Japanese pharmaceutical company Eisai recently disclosed a ransomware incident that significantly impacted its operations. Attackers successfully encrypted some of the company’s servers, causing disruptions and potential risks to sensitive data. Based in Tokyo, Eisai is a major player in the pharmaceutical industry. It boast an annual revenue of $5.3 billion and a workforce of over 10,000 employees. With manufacturing and medical research units spread across Japan, the United Kingdom, North Carolina, and Massachusetts, the company focuses on developing medications for cancer treatment, chemotherapy side effects, anti-seizure drugs, neuropathy, and dementia drugs.
Weekend Attack Leads to Ransomware Encryption
The ransomware attack occurred over the weekend. It was a strategic choice by the perpetrators as it is typically when IT teams are understaffed. This make it more challenging to respond promptly to such incidents. Eisai promptly reported the attack on its website. They acknowledge the encryption of its servers and taking immediate action to address the situation. A company-wide task force was assembled to develop response procedures and launch an investigation with the assistance of cybersecurity partners. Eisai took numerous IT systems offline to prevent further damage and limit ransomware spread throughout the corporate network. As a result, logistics systems, both internal and external to Japan, had to be temporarily shut down until the investigation concluded. However, the company’s corporate websites and email communications remained operational.
Collaborative Efforts for Recovery and Investigation after Ransomware Attack
Eisai acted swiftly by reporting the incident to relevant law enforcement authorities and enlisting the help of external cybersecurity professionals. It was to expedite the recovery process. The primary concern remains the possibility of data leakage, which is currently under investigation. By involving external experts, the company aims to ensure a thorough examination of the breach and minimize any potential risks associated with the compromised data.

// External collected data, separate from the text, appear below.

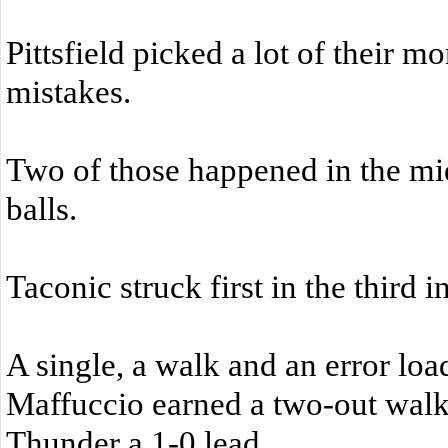
Pittsfield picked a lot of their 
mistakes.
Two of those happened in the mi
balls.
Taconic struck first in the third i
A single, a walk and an error lo
Maffuccio earned a two-out walk 
Thunder a 1-0 lead.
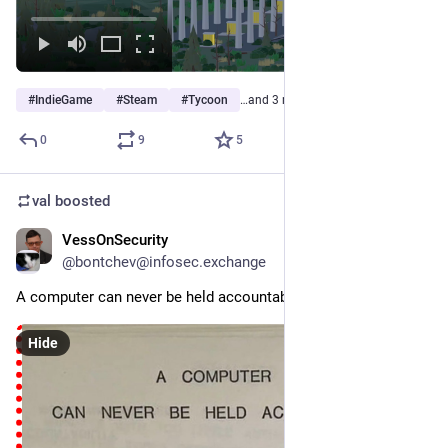
#
IndieGame
#
Steam
#
Tycoon
…and 3 more
0
9
5
val
boosted
VessOnSecurity
6d
@bontchev@infosec.exchange
A computer can never be held accountable...
Hide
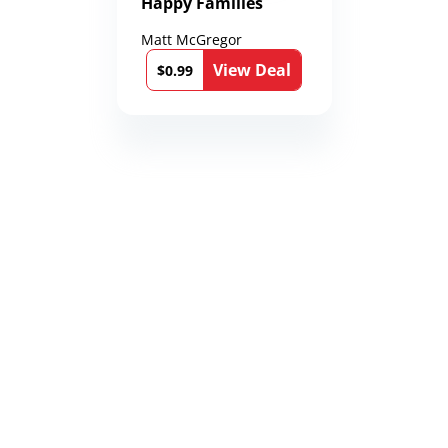
Happy Families
Matt McGregor
View Deal
$0.99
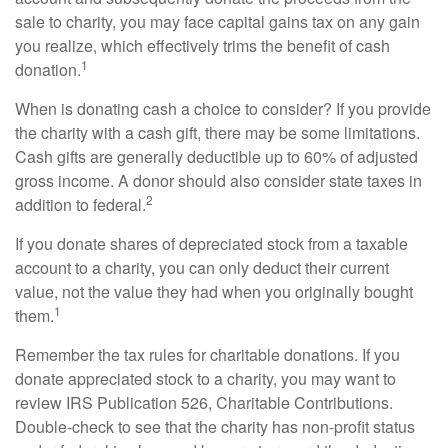
sale to charity, you may face capital gains tax on any gain
you realize, which effectively trims the benefit of cash
1
donation.
When is donating cash a choice to consider? If you provide
the charity with a cash gift, there may be some limitations.
Cash gifts are generally deductible up to 60% of adjusted
gross income. A donor should also consider state taxes in
2
addition to federal.
If you donate shares of depreciated stock from a taxable
account to a charity, you can only deduct their current
value, not the value they had when you originally bought
1
them.
Remember the tax rules for charitable donations. If you
donate appreciated stock to a charity, you may want to
review IRS Publication 526, Charitable Contributions.
Double-check to see that the charity has non-profit status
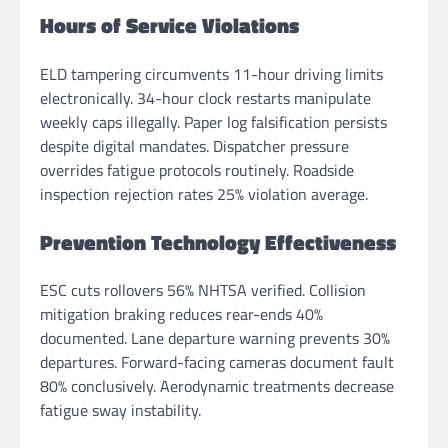
Hours of Service Violations
ELD tampering circumvents 11-hour driving limits
electronically. 34-hour clock restarts manipulate
weekly caps illegally. Paper log falsification persists
despite digital mandates. Dispatcher pressure
overrides fatigue protocols routinely. Roadside
inspection rejection rates 25% violation average.
Prevention Technology Effectiveness
ESC cuts rollovers 56% NHTSA verified. Collision
mitigation braking reduces rear-ends 40%
documented. Lane departure warning prevents 30%
departures. Forward-facing cameras document fault
80% conclusively. Aerodynamic treatments decrease
fatigue sway instability.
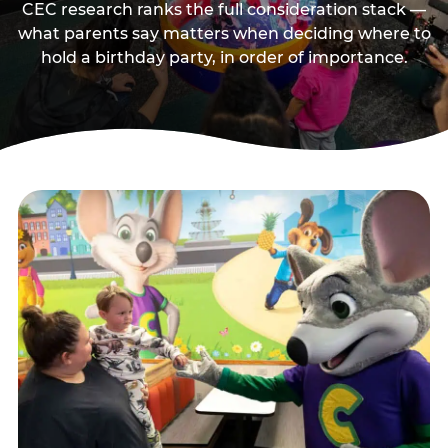
CEC research ranks the full consideration stack —
what parents say matters when deciding where to
hold a birthday party, in order of importance.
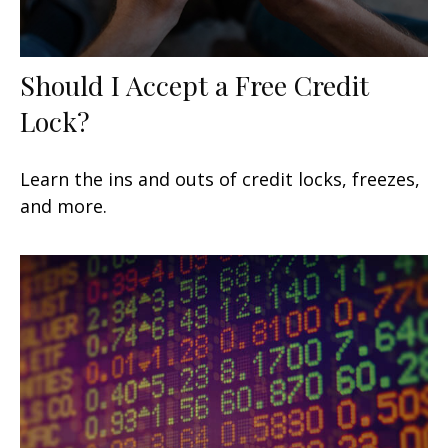
Should I Accept a Free Credit
Lock?
Learn the ins and outs of credit locks, freezes,
and more.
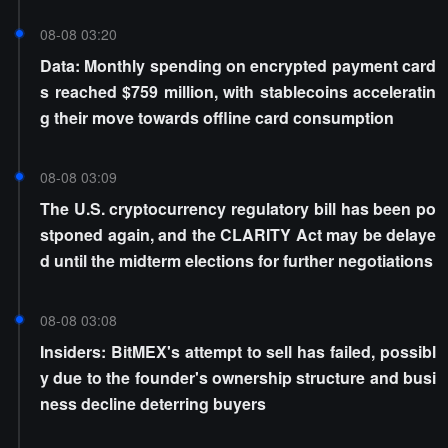
08-08 03:20
Data: Monthly spending on encrypted payment card
s reached $759 million, with stablecoins acceleratin
g their move towards offline card consumption
08-08 03:09
The U.S. cryptocurrency regulatory bill has been po
stponed again, and the CLARITY Act may be delaye
d until the midterm elections for further negotiations
08-08 03:08
Insiders: BitMEX's attempt to sell has failed, possibl
y due to the founder's ownership structure and busi
ness decline deterring buyers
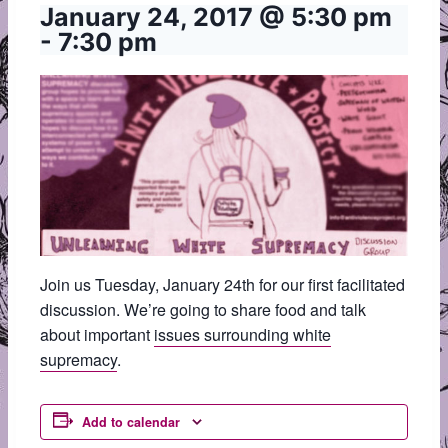
January 24, 2017 @ 5:30 pm
-
7:30 pm
Join us Tuesday, January 24th for our first facilitated
discussion. We’re going to share food and talk
about important
issues surrounding white
supremacy
.
Add to calendar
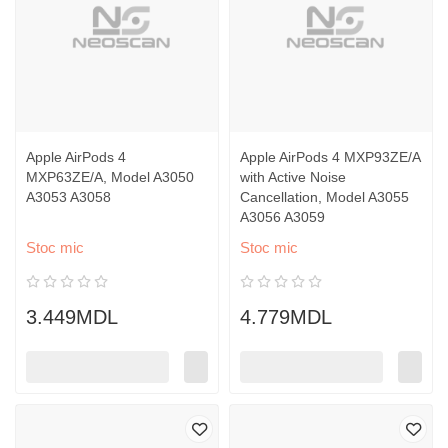
Apple AirPods 4
Apple AirPods 4 MXP93ZE/A
MXP63ZE/A, Model A3050
with Active Noise
A3053 A3058
Cancellation, Model A3055
A3056 A3059
Stoc mic
Stoc mic
3.449MDL
4.779MDL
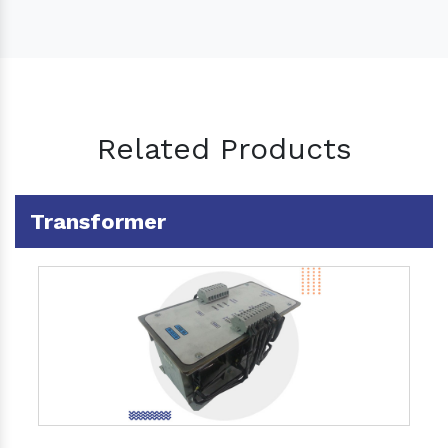
Related Products
Transformer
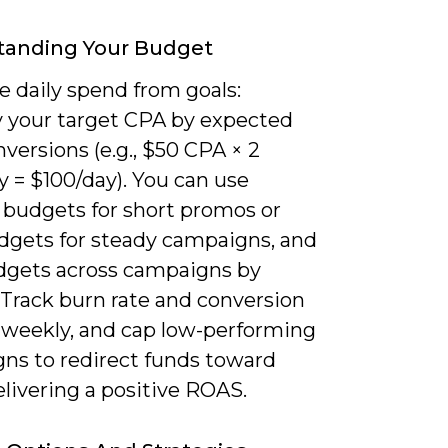
tanding Your Budget
e daily spend from goals:
y your target CPA by expected
nversions (e.g., $50 CPA × 2
y = $100/day). You can use
e budgets for short promos or
udgets for steady campaigns, and
udgets across campaigns by
. Track burn rate and conversion
y weekly, and cap low-performing
ns to redirect funds toward
livering a positive ROAS.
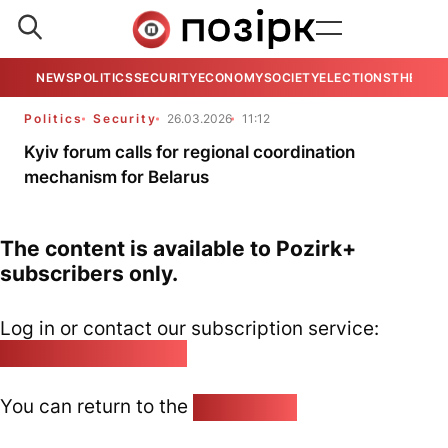
NEWS
POLITICS
SECURITY
ECONOMY
SOCIETY
ELECTIONS
THE VIE
Politics
Security
26.03.2026
11:12
Kyiv forum calls for regional coordination
mechanism for Belarus
The content is available to Pozirk+
subscribers only.
Log in or contact our subscription service:
pozirk@pozirk.online
You can return to the
Home page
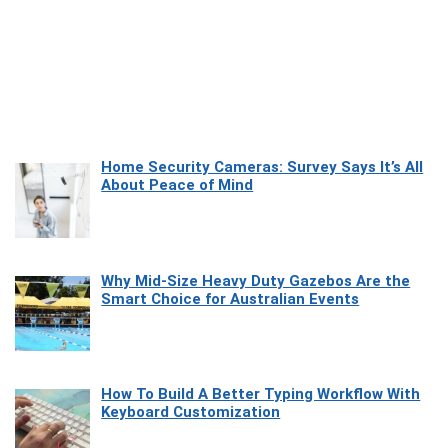
Home Security Cameras: Survey Says It’s All
About Peace of Mind
Why Mid-Size Heavy Duty Gazebos Are the
Smart Choice for Australian Events
How To Build A Better Typing Workflow With
Keyboard Customization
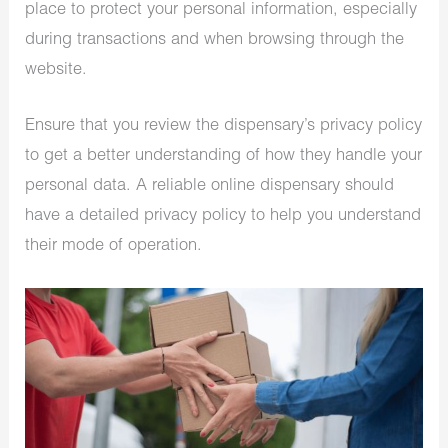
place to protect your personal information, especially
during transactions and when browsing through the
website.
Ensure that you review the dispensary’s privacy policy
to get a better understanding of how they handle your
personal data. A reliable online dispensary should
have a detailed privacy policy to help you understand
their mode of operation.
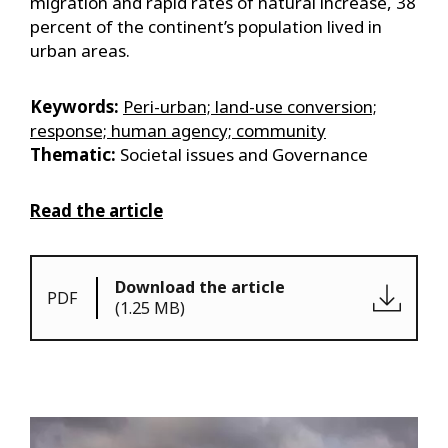
migration and rapid rates of natural increase, 38
percent of the continent’s population lived in
urban areas.
Keywords:
Peri-urban; land-use conversion;
response; human agency; community
Thematic:
Societal issues and Governance
Read the article
Download the article
PDF
(1.25 MB)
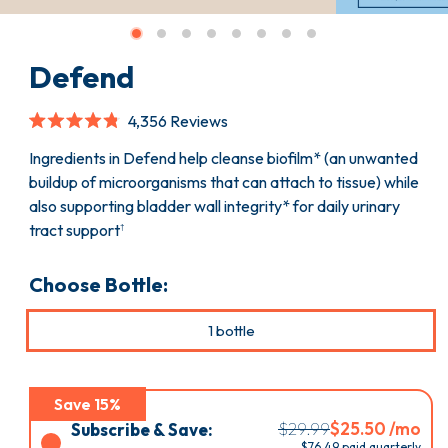
Defend
Click
4,356
Reviews
to
Rated
scroll
4.8
Ingredients in Defend help cleanse biofilm* (an unwanted
to
out
buildup of microorganisms that can attach to tissue) while
reviews
of
5
also supporting bladder wall integrity* for daily urinary
stars
tract support
†
Choose Bottle:
1 bottle
Save 15%
Select
$29.99
$25.50 /mo
Subscribe & Save:
$
76.49
paid quarterly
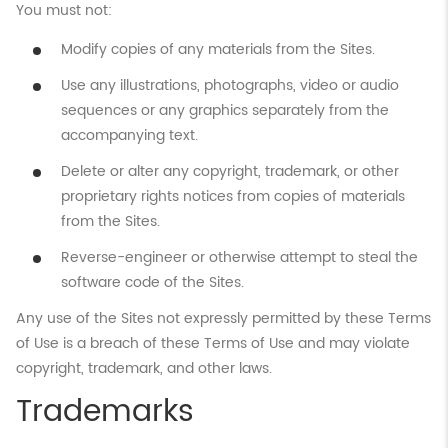
You must not:
Modify copies of any materials from the Sites.
Use any illustrations, photographs, video or audio
sequences or any graphics separately from the
accompanying text.
Delete or alter any copyright, trademark, or other
proprietary rights notices from copies of materials
from the Sites.
Reverse-engineer or otherwise attempt to steal the
software code of the Sites.
Any use of the Sites not expressly permitted by these Terms
of Use is a breach of these Terms of Use and may violate
copyright, trademark, and other laws.
Trademarks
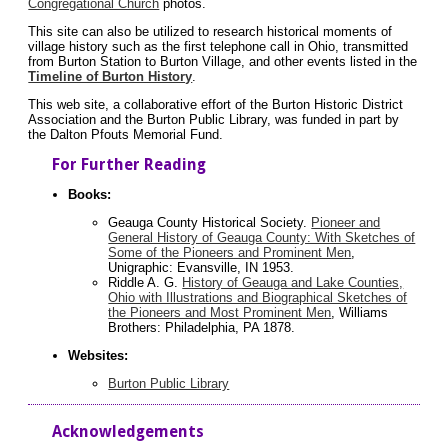
Congregational Church
photos.
This site can also be utilized to research historical moments of
village history such as the first telephone call in Ohio, transmitted
from Burton Station to Burton Village, and other events listed in the
Timeline of Burton History
.
This web site, a collaborative effort of the Burton Historic District
Association and the Burton Public Library, was funded in part by
the Dalton Pfouts Memorial Fund.
For Further Reading
Books:
Geauga County Historical Society.
Pioneer and
General History of Geauga County: With Sketches of
Some of the Pioneers and Prominent Men
,
Unigraphic: Evansville, IN 1953.
Riddle A. G.
History of Geauga and Lake Counties,
Ohio with Illustrations and Biographical Sketches of
the Pioneers and Most Prominent Men
, Williams
Brothers: Philadelphia, PA 1878.
Websites:
Burton Public Library
Acknowledgements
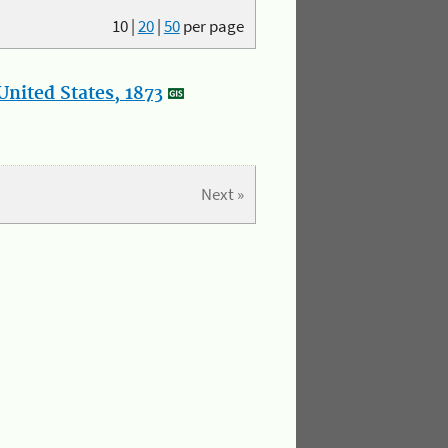
10
|
20
|
50
per page
nited States, 1873
Next »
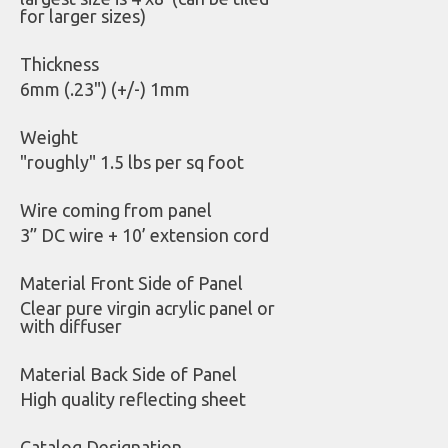
for larger sizes)
Thickness
6mm (.23") (+/-) 1mm
Weight
"roughly" 1.5 lbs per sq foot
Wire coming from panel
3” DC wire + 10’ extension cord
Material Front Side of Panel
Clear pure virgin acrylic panel or
with diffuser
Material Back Side of Panel
High quality reflecting sheet
Catalog Designation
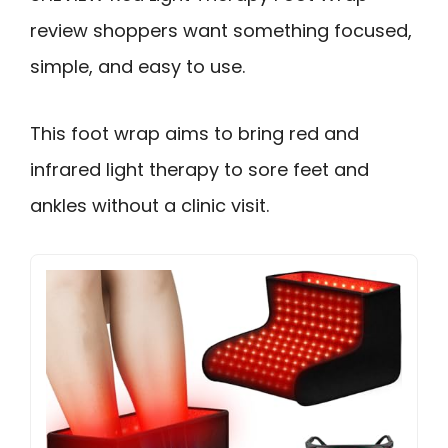
review shoppers want something focused,
simple, and easy to use.
This foot wrap aims to bring red and
infrared light therapy to sore feet and
ankles without a clinic visit.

Uncertainty Surrounding Financial Impact and Attribution
At present, the impact of this cyberattack on Eisai’s consolidated earnings forecast for the current fiscal year remains uncertain. None of the major ransomware groups have claimed responsibility for the attack on their extortion sites, leaving the perpetrators unidentified. It is worth noting that Eisai had previously fallen victim to a cyberattack in December 2021, orchestrated by a now-defunct ransomware group known as ‘AtomSilo.’ Although the group’s extortion portal is no longer active, data leaked by AtomSilo included multiple MDF and LDF database dumps allegedly stolen from Eisai’s network.
Recap of Eisai Ransomware
Eisai, a prominent Japanese pharmaceutical company, has encountered a ransomware attack that affected its servers and disrupted operations. The incident prompted the company to act immediately, shutting down various IT systems to contain the damage. Eisai has enlisted the support of external cybersecurity professionals to investigate the breach and mitigate potential risks. The impact on the company’s financial forecast is uncertain, and the responsible party behind the attack remains unknown. This incident serves as a strong reminder of the ongoing threats faced by organizations in the pharmaceutical industry and the critical need for robust cybersecurity measures.